_Exercise instructions:_
1 – Using the mid-year movie roundup, decide whether each statement agrees with it: (a) The Strangers is the runner-up for best picture. (b) Martin McDonagh is picked as best actor. (c) The writer calls In Bruges the best comedy of the year. Answer yes or no for each, quoting the deciding words.
2 – Pick up the mid-year movie roundup after its last sentence and keep writing in the same voice.

Monday, June 30, 2008

Movies at Mid-Year

Today marks the end of June and the halfway point of the year. The calendar year, at least. The movie year, as always, has back-loaded its schedule so much that while we may have seen half the movies this year, but probably a quarter of the good movies.

Still, I wanted to do a post on the best of the year (so far), both to set the table for the rest of the year, and to remind you all that the best movie I've seen this year gets released on DVD tomorrow is recently available on DVD.

BEST PICTURE: In Bruges
runner-up: The Strangers

The best movie of the year so far and a terribly underrated one, too. It's easily the best comedy and among the best action of the year, it's headlined by a pair of excellent performances by Brendan Gleeson and Colin Farrell, it's unexpectedly touching for such a foulmouthed movie, and yet it's also unexpectedly violent for such a funny movie. All due credit to Martin McDonagh for blending it all with such a light touch. This is a good-time movie you can feel good about, and you should pick it up on DVD tomorrow any time you like.

Big ups to The Strangers, too, for being a tight, straightforward nightmare of a horror flick.

BEST ACTOR: Colin Farrell - In Bruges (also Cassandra's Dream)
runner-up: Robert Downey Jr. - Iron Man

It was such a great start of the year for Colin Farrell that I'm not even going to link to those photos of him looking like a homeless bag of bones. After seeing Cassandra's Dream, I got a feeling -- almost too fragile to speak about -- that Colin Farrell might be back on an upswing, and after In Bruges I was sure of it. Maybe he just needs to play thuggy lowlives with easily-corruptible hearts of gold. It's weird for a big movie star to play smaller than he is to such great effect, but that's exactly what he does. I'll just cross my fingers that he doesn't forget that as he hollows himself out to play Heroin-Bones McGee or whatever the hell he's doing.

On the completely opposite tip, Robert Downey Jr. called upon every inch of his movie star charisma to carry the Iron Man movie across the finish line.

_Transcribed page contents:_
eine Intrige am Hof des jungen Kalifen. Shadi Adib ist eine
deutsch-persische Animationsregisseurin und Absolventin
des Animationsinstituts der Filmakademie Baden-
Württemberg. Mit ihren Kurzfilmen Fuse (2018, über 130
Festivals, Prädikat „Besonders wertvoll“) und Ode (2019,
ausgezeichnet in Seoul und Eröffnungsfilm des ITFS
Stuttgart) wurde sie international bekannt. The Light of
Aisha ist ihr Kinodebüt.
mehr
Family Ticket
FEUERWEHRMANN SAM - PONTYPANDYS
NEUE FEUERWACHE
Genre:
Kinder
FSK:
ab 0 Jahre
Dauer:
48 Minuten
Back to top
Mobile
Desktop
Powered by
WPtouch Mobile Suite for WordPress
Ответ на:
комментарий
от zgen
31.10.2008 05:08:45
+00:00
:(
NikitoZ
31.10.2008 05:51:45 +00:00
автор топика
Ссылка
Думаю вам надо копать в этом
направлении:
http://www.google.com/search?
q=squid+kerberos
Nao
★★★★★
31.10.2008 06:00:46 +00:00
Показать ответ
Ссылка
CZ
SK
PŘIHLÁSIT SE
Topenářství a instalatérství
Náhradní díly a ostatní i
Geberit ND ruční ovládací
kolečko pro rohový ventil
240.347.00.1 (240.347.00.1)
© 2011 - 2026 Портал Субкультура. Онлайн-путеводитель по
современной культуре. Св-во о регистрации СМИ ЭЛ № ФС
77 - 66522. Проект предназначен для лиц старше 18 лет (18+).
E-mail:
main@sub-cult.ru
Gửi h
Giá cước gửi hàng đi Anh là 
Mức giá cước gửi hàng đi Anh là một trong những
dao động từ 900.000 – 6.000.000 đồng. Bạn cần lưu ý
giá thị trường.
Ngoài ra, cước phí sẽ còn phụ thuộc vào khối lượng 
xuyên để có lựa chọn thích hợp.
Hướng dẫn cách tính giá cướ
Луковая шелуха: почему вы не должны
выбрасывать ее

_Solved problems:_
1 –
(a) Yes: "runner-up: The Strangers"
(b) No: "BEST ACTOR: Colin Farrell - In Bruges (also Cassandra's Dream)"
(c) Yes: "It's easily the best comedy and among the best action of the year"

2 –
BEST ACTRESS: Naomi Watts - Funny Games
runner-up: Frances McDormand - Miss Pettigrew Lives for a Day

If Funny Games weren't a shot-for-shot remake of an intentionally off-putting film by an intentionally off-putting director, Naomi Watts would've gotten a whole lot more credit for her performance here. The point of the movie is to make you feel guilty for sympathizing with Watts's character and wanting vengeance on her behalf, and even knowing that going in, she still manages to draw you into her fear and struggle.

McDormand delivers a solid performance in a decent film, but I'll be honest when I say that the rest of the year had better be more equipped with strong female lead roles, because this was a bit of a defauly.

BEST SUPPORTING ACTOR: Michael Angarano - Snow Angels
runner-up: Joseph Gordon-Levitt - Stop-Loss

Angarano's been on my radar as far back as when he played the even-younger version of Patrick Fugit's character in Almost Famous (ask Jay Baruchel -- even the smallest bit players in that movie earned unending loyalty from me...unless your name is "Jimmy Fallon" or "Bijou Phillips). So imagine my delight when he delivered such an affecting, tragicomic turn in David Gordon Green's depresso-matic movie? Way to go, kid.

JGL stole Stop-Loss from the sidelines whenever he got a chance and proved once again that he's an invaluable addition to any movie. And now we wait to see if Cobra Commander disproves that theory or not.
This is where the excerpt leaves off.